Ao viver nesta “terra de ninguém”, Zerlina tenta fazer brotar a sua identidade nos intervalos das vidas alheias. Luísa Cruz acredita que pode passar por aí a grande sedução do texto de Broch e é claramente aí que centra muita da sua energia em palco, enquanto alterna a primeira pessoa de Zerlina e as vozes terceiras escutadas pelos ouvidos de Zerlina, emergidas enquanto se desloca entre a frugal cenografia proposta por Pedro Cabrita Reis.

 O fascínio, diz a actriz, é tentar perceber o que sente esta pessoa a quem os afectos permitidos se reduzem aos seres humanos que a rodeiam. Vive, por isso, os amores que o dia-a-dia lhe pode trazer numa competição com a senhora baronesa – “ficava louca de fúria quando a senhora baronesa recebia cartas dele”, do homem a quem também entregara o seu corpo – ou com a restante criadagem.

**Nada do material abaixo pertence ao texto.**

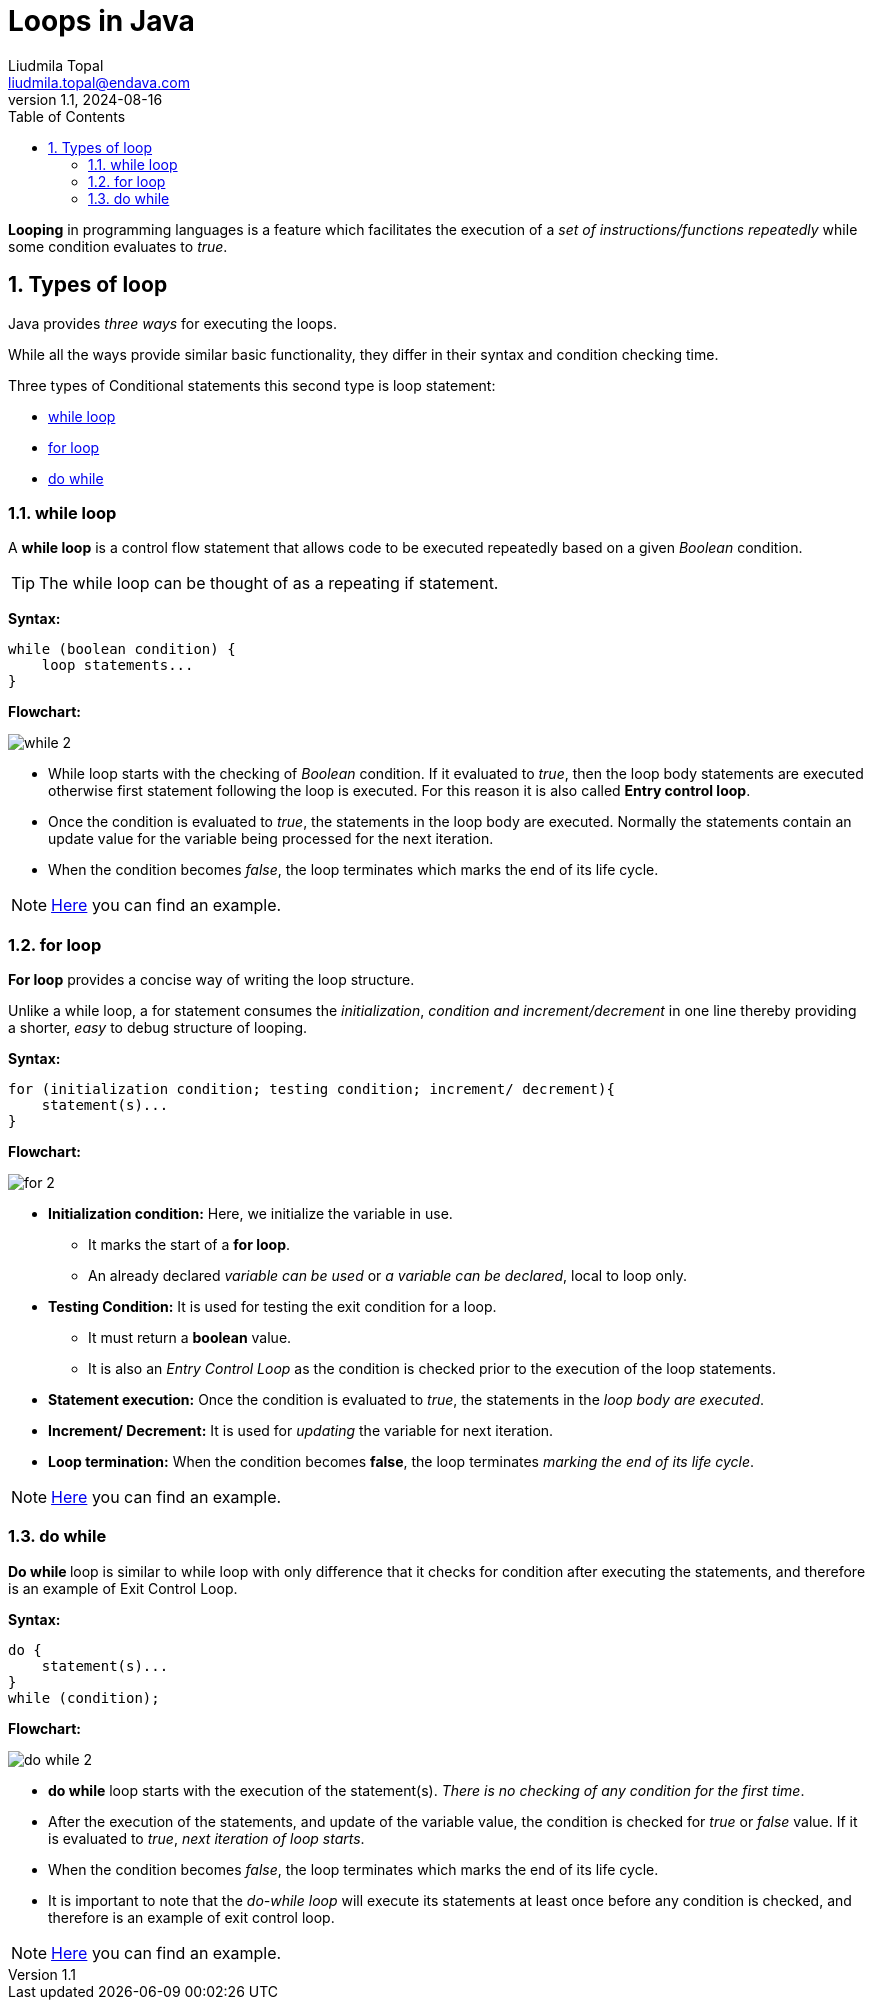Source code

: = Loops in Java
Liudmila Topal <liudmila.topal@endava.com>
:revnumber: 1.1
:revdate: 2024-08-16
:doctype: book
:toc: left
:sectnums:
:icons: font
:highlightjs-languages: java

*Looping* in programming languages is a feature which facilitates the execution of a _set of instructions/functions repeatedly_ while some condition evaluates to _true_.

== Types of loop

Java provides _three ways_ for executing the loops.

While all the ways provide similar basic functionality, they differ in their syntax and condition checking time.

Three types of Conditional statements this second type is loop statement:

* link:#while[while loop]
* link:#for[for loop]
* link:#do[do while]

=== [[while]]while loop

A *while loop* is a control flow statement that allows code to be executed repeatedly based on a given _Boolean_ condition.

TIP: The while loop can be thought of as a repeating if statement.

*Syntax:*

[source,java]
----
while (boolean condition) {
    loop statements...
}
----

*Flowchart:*

image::../resource/while_2.png[]

* While loop starts with the checking of _Boolean_ condition.
If it evaluated to _true_, then the loop body statements are executed otherwise first statement following the loop is executed.
For this reason it is also called *Entry control loop*.
* Once the condition is evaluated to _true_, the statements in the loop body are executed.
Normally the statements contain an update value for the variable being processed for the next iteration.
* When the condition becomes _false_, the loop terminates which marks the end of its life cycle.

[NOTE]
====
link:loops.examples/While.java[Here] you can find an example.
====

=== [[for]]for loop

*For loop* provides a concise way of writing the loop structure.

Unlike a while loop, a for statement consumes the _initialization_, _condition and increment/decrement_ in one line thereby providing a shorter, _easy_ to debug structure of looping.

*Syntax:*

[source,java]
----
for (initialization condition; testing condition; increment/ decrement){
    statement(s)...
}
----

*Flowchart:*

image::../resource/for_2.png[]

* *Initialization condition:* Here, we initialize the variable in use.
** It marks the start of a *for loop*.
** An already declared _variable can be used_ or _a variable can be declared_, local to loop only.
* *Testing Condition:* It is used for testing the exit condition for a loop.
** It must return a *boolean* value.
** It is also an _Entry Control Loop_ as the condition is checked prior to the execution of the loop statements.
* *Statement execution:* Once the condition is evaluated to _true_, the statements in the _loop body are executed_.
* *Increment/ Decrement:* It is used for _updating_ the variable for next iteration.
* *Loop termination:* When the condition becomes *false*, the loop terminates _marking the end of its life cycle_.

[NOTE]
====
link:loops.examples/For.java[Here] you can find an example.
====

=== [[do]]do while

**Do while **loop is similar to while loop with only difference that it checks for condition after executing the statements, and therefore is an example of Exit Control Loop.

*Syntax:*

[source,java]
----
do {
    statement(s)...
}
while (condition);
----

*Flowchart:*

image::../resource/do_while_2.png[]

* *do while* loop starts with the execution of the statement(s).
_There is no checking of any condition for the first time_.
* After the execution of the statements, and update of the variable value, the condition is checked for _true_ or _false_ value.
If it is evaluated to _true_, _next iteration of loop starts_.
* When the condition becomes _false_, the loop terminates which marks the end of its life cycle.
* It is important to note that the _do-while loop_ will execute its statements at least once before any condition is checked, and therefore is an example of exit control loop.

[NOTE]
====
link:loops.examples/DoWhile.java[Here] you can find an example.
====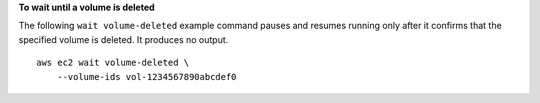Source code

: **To wait until a volume is deleted**

The following ``wait volume-deleted`` example command pauses and resumes running only after it confirms that the specified volume is deleted. It produces no output. ::

    aws ec2 wait volume-deleted \
        --volume-ids vol-1234567890abcdef0
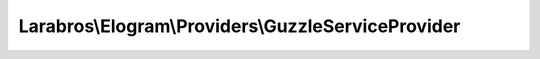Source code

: ---------------------------------------------------
Larabros\\Elogram\\Providers\\GuzzleServiceProvider
---------------------------------------------------

.. php:namespace: Larabros\\Elogram\\Providers

.. php:class:: GuzzleServiceProvider

    Adds Guzzle to the project.

    .. php:attr:: provides

        protected array

        The provides array is a way to let the container
        know that a service is provided by this service
        provider. Every service that is registered via
        this service provider must have an alias added
        to this array or it will be ignored.

    .. php:method:: register()

        Use the register method to register items with the container via the
        protected ``$this->container`` property or the ``getContainer`` method
        from the ``ContainerAwareTrait``.

        :returns: void
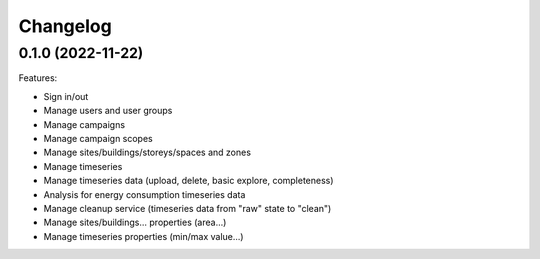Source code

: Changelog
---------

0.1.0 (2022-11-22)
++++++++++++++++++

Features:

- Sign in/out
- Manage users and user groups
- Manage campaigns
- Manage campaign scopes
- Manage sites/buildings/storeys/spaces and zones
- Manage timeseries
- Manage timeseries data (upload, delete, basic explore, completeness)
- Analysis for energy consumption timeseries data
- Manage cleanup service (timeseries data from "raw" state to "clean")
- Manage sites/buildings... properties (area...)
- Manage timeseries properties (min/max value...)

Chega, por isso, a cantar vitória sobre a baronesa, ao arrebatar – mesmo que momentaneamente – os afectos que eram destinados à sua senhora. “Mas será que ela acredita mesmo nisso?”, interroga-se Luísa Cruz. “Ou será que tem esse tipo de pensamento para se sentir viva, para se sentir alguém, para se sentir com alguma identidade?”

No entender da actriz, aliás, essas vitórias que Zerlina vai cantando sobre a sua senhora podem, afinal, não passar de pura fantasia, uma invenção para preencher as falhas numa realidade em que vive de empréstimo. Tanto que chega a confessar o quanto, no seu encontro sexual com o senhor de Juna, “a curiosidade dura e implacável pelo pavilhão de caça” a “excitava mais do que o próprio desejo”. Mas se Zerlina se gaba de saber tudo quanto se passa nas vidas à sua volta, desvalorizando a baronesa como uma alma vazia, a criada critica também o povo e faz correr boatos, disseminando inverdades que colocam tudo em atropelo e parecem ter origem na sua mais absoluta solidão, e numa necessidade desesperada de controlo – se não sobre a sua vida, entre sobre as vidas dos outros.

Botelho sente-se atraído por esta violência que o texto comporta. “Ela é uma observadora, mas cruel e vingativa, ao mesmo tempo que apaixonada. Tem os sentimentos humanos todos concentrados numa só personagem.” E para que a música de Béla Bartók e Arvo Pärt não insinue que esta criada Zerlina é apenas atirada para o conforto do passado, o encenador faz questão de terminar com alguma música electrónica. Para que o público não duvide de que é mesmo hoje que tudo isto está a acontecer.